Action item |
Copy nothing from the entries below except the lines from the one containing "vfov_deg: 60.0" through the one containing "exposure_s: 1/200", and copy those exactly.

Segment Start: Material for this exercise

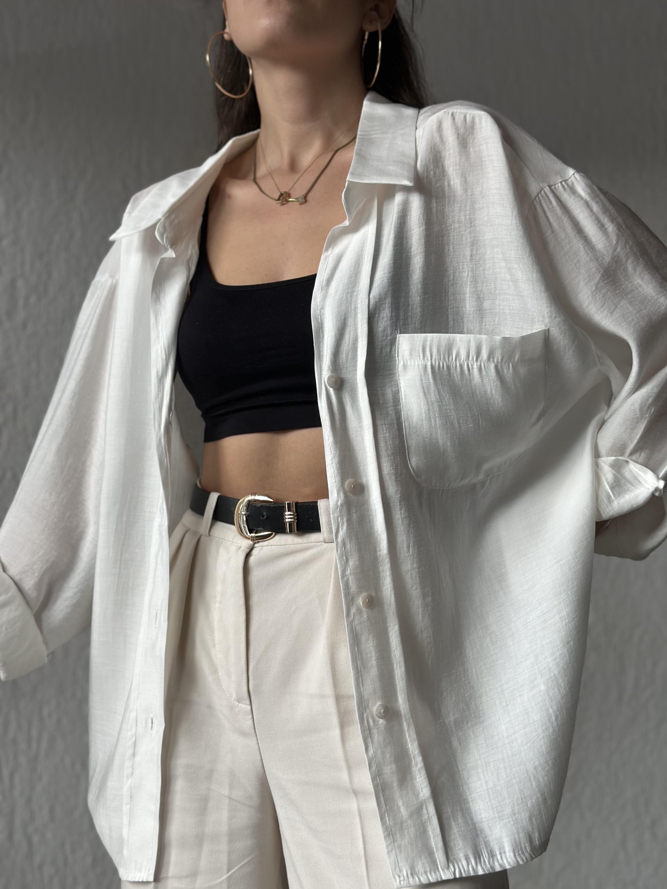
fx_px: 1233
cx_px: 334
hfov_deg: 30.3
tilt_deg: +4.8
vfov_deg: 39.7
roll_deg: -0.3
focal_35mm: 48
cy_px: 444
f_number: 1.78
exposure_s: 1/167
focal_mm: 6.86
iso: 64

Segment End: Material for this exercise
Segment Start: Material for this exercise

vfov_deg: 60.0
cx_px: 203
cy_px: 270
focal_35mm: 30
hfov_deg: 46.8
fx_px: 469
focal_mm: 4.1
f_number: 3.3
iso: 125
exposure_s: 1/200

Segment End: Material for this exercise

Response area |
vfov_deg: 60.0
cx_px: 203
cy_px: 270
focal_35mm: 30
hfov_deg: 46.8
fx_px: 469
focal_mm: 4.1
f_number: 3.3
iso: 125
exposure_s: 1/200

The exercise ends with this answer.